- [TO-DO LIST]
a - In the forum thread, write out the passage starting with "FEMALE INTERVIEWER: Shooting!" and going on through "be teaching children?", substituting "shooting range" for "rifle range".
b - Using the forum thread, decide whether each statement agrees with it: (i) the general says the boys will be taught canoeing; (ii) the first post says the interview aired on a television network; (iii) the third post says the guards of the UN people carry H/K MP5's. Answer yes or no for each, quoting the words that decide it.

- [READING PASSAGE]
>> BEGIN

# Not a Joke



## Guest (Mar 2, 2002)

This is one of the best comeback lines of all time. It is a 
portion of National Public Radio (NPR) interview between 
a female broadcaster and US Marine Corps General Reinwald 
who was about to sponsor a Boy Scout Troop 
visiting his military installation. 

FEMALE INTERVIEWER: So, General Reinwald, what things are you
going to teach these young boys when they visit your base? 
GENERAL REINWALD: We're going to teach them 
climbing, canoeing, archery, and shooting.
FEMALE INTERVIEWER: Shooting! That's a bit 
irresponsible, isn't it? 
GENERAL REINWALD: I don't see why, they'll be properly 
supervised on the rifle range. 
FEMALE INTERVIEWER: Don't you admit that this is a terribly 
dangerous activity to be teaching children? 
GENERAL REINWALD: I don't see how. We will be teaching them 
proper rifle discipline before they even touch a firearm. 
FEMALE INTERVIEWER: But you're equipping them 
to become violent killers.
GENERAL REINWALD: Well, you're equipped to be a 
prostitute, but you're not one, are you?


----------



## Guest (Mar 2, 2002)

I totaly agree with the General, Im glad he put that reporter in her place, next Id like to see him on the Rosie O'Donnel Show and wake her up to reality.


----------



## Guest (Mar 3, 2002)

Rosie's guard has a gun. The UN people who want to ban any gun everywhere are walking around in NYC with guards who have H/K MP5's which are illegal for us to own. Screw them!


----------

>> END

- [DATA SUPPLIED]
>> BEGIN

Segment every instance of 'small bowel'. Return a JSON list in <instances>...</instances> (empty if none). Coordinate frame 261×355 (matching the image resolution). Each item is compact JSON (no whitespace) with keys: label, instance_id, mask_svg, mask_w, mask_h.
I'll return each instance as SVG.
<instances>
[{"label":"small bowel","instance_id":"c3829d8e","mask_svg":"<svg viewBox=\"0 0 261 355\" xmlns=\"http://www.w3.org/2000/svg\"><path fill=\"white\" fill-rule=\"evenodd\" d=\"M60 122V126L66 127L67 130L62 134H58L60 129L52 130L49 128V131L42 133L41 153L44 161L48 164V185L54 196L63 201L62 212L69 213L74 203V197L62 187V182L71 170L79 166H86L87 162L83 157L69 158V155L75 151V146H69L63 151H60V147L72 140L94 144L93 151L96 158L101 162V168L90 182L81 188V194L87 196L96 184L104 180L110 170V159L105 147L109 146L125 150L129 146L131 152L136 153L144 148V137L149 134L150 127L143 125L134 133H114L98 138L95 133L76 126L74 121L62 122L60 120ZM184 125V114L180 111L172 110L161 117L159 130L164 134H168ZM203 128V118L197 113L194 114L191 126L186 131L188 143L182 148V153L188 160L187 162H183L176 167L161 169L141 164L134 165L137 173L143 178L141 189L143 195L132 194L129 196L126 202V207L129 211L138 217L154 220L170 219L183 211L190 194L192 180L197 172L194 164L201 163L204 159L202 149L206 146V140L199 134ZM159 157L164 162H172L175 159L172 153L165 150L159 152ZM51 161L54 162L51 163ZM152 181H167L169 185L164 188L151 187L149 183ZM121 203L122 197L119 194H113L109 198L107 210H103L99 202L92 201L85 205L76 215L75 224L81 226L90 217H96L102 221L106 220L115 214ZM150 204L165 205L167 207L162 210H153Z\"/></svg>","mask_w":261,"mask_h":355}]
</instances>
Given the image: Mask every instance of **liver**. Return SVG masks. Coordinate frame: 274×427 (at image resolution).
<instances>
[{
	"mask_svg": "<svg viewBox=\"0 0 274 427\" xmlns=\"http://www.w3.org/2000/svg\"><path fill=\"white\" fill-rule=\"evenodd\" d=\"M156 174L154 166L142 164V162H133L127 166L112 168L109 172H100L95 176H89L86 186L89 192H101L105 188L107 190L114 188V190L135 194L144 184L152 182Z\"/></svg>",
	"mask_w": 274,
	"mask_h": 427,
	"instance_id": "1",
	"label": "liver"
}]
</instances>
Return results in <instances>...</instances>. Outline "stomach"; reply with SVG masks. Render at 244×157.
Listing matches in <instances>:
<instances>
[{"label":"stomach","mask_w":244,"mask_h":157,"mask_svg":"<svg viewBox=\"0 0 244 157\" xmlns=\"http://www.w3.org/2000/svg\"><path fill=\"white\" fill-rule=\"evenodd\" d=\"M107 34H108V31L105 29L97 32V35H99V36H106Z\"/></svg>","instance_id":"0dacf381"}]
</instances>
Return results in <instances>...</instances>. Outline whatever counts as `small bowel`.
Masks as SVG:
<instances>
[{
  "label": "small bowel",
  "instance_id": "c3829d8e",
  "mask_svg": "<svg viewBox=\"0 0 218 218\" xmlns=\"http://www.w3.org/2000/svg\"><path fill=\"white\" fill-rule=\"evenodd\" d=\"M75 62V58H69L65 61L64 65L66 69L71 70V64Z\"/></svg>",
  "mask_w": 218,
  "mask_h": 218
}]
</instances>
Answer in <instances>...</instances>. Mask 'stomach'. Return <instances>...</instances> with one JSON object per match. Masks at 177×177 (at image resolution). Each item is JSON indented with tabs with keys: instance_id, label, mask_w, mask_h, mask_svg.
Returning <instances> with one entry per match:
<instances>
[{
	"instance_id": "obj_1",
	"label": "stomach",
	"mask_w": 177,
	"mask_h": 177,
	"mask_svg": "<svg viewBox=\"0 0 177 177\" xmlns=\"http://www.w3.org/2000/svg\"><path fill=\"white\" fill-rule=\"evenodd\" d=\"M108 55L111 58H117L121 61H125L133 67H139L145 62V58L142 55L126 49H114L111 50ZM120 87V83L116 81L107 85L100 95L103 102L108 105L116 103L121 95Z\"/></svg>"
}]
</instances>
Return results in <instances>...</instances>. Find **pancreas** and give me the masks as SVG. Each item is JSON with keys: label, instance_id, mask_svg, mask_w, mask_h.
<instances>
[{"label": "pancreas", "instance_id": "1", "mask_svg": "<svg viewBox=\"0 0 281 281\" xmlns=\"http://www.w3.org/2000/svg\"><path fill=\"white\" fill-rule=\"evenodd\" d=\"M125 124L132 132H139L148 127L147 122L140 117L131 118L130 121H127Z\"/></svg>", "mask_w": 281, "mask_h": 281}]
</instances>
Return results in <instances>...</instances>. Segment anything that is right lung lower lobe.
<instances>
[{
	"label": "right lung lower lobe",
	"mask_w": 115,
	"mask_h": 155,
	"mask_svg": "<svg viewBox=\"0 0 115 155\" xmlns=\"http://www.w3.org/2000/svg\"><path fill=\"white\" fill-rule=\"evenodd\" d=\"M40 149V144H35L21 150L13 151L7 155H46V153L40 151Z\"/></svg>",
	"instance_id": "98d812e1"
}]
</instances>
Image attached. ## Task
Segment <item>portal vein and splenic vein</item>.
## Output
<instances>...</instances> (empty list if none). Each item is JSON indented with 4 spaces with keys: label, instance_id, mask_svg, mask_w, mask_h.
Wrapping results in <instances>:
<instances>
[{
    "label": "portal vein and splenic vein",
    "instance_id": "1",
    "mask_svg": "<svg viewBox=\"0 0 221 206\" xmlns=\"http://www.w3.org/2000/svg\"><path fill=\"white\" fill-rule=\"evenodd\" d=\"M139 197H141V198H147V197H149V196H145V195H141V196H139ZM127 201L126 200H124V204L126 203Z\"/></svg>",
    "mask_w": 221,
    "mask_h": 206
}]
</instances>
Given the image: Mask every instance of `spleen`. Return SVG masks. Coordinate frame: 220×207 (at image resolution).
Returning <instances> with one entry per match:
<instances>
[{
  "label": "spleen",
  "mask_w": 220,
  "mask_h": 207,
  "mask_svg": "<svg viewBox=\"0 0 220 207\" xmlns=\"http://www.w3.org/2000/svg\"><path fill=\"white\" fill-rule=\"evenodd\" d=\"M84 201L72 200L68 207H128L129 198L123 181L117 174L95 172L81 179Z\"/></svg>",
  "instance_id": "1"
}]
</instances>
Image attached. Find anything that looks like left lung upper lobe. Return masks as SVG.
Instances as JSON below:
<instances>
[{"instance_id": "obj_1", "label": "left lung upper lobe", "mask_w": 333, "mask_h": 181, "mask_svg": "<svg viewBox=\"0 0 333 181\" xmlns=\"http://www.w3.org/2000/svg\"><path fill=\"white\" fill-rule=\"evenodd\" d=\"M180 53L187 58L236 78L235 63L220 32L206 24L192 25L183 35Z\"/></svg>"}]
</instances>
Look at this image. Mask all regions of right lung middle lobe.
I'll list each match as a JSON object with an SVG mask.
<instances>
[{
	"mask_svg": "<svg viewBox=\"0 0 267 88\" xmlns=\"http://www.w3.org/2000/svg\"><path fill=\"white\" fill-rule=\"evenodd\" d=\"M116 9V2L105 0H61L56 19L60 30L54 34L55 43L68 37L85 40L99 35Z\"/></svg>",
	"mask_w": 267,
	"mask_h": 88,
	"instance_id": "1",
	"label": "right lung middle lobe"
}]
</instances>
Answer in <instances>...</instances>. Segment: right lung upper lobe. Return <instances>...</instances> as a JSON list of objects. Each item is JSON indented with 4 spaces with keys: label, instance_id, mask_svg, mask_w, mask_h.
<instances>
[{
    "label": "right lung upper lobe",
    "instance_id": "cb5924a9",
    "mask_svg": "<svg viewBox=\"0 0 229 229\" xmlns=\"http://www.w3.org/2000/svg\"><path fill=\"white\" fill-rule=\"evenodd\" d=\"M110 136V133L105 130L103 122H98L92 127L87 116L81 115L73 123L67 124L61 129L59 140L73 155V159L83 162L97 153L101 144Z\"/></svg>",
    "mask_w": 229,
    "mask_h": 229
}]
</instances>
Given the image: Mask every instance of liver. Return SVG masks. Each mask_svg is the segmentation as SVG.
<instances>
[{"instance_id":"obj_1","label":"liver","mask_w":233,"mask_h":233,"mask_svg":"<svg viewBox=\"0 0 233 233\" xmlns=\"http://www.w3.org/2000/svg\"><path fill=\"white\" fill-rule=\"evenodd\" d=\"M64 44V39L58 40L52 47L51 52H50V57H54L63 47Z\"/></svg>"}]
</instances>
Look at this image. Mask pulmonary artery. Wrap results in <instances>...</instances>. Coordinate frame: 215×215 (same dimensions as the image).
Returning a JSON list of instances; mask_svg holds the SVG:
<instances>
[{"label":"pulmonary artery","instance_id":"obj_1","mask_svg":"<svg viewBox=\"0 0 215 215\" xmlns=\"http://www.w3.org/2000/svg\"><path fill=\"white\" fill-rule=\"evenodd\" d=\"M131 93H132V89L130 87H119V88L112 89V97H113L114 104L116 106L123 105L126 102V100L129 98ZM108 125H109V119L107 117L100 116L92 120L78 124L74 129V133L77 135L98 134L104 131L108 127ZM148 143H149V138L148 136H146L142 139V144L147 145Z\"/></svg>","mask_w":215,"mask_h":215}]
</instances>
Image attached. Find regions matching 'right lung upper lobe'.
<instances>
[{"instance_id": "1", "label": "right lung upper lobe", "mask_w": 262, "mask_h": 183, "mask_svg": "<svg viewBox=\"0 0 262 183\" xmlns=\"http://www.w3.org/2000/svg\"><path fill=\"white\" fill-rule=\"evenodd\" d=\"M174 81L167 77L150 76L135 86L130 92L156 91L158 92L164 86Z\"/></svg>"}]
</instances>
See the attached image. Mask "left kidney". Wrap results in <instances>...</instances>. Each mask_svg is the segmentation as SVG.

>> END

- [PER-TASK OUTPUTS]
a -
FEMALE INTERVIEWER: Shooting! That's a bit 
irresponsible, isn't it? 
GENERAL REINWALD: I don't see why, they'll be properly 
supervised on the shooting range. 
FEMALE INTERVIEWER: Don't you admit that this is a terribly 
dangerous activity to be teaching children?

b -
(i) Yes: "We're going to teach them climbing, canoeing, archery, and shooting."
(ii) No: "It is a portion of National Public Radio (NPR) interview"
(iii) Yes: "walking around in NYC with guards who have H/K MP5's"